§ **Task statement**: Read the listing below and tally the lines that contain "سیاسی"; the reply is that tally only.

§ **Data**:
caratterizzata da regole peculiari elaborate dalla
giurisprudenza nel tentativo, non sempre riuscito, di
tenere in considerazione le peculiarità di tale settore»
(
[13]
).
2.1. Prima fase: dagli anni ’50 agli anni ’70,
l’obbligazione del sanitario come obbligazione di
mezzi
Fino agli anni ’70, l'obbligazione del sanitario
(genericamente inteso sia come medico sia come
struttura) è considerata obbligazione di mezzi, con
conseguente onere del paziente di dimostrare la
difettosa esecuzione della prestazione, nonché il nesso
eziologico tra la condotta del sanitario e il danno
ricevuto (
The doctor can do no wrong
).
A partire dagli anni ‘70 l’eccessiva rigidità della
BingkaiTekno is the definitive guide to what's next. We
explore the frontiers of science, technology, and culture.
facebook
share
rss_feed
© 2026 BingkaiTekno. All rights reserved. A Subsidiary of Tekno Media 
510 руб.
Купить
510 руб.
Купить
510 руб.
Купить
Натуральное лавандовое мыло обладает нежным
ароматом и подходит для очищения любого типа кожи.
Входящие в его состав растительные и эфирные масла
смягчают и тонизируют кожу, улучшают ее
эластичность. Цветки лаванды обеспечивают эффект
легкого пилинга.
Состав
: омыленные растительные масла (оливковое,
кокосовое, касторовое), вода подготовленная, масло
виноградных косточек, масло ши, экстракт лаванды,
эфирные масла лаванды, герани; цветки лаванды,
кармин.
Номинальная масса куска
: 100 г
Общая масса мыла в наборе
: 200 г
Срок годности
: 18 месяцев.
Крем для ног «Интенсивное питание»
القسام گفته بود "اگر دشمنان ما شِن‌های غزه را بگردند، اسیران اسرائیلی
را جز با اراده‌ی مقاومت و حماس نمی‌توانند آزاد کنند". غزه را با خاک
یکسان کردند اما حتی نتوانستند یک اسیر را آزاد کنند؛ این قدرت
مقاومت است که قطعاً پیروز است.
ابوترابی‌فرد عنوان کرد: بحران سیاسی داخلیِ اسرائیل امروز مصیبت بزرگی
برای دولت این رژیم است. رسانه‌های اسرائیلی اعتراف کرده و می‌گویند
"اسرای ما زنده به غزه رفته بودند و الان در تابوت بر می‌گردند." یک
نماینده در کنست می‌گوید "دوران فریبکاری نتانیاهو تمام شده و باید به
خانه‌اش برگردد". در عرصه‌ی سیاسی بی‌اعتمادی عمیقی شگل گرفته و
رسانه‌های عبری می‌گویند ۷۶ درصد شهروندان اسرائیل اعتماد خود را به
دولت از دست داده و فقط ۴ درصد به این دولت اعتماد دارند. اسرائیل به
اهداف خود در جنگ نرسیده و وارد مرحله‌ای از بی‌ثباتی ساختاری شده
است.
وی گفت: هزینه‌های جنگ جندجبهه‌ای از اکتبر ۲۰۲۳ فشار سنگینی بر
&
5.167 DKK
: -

§ **Solution for this task**: 2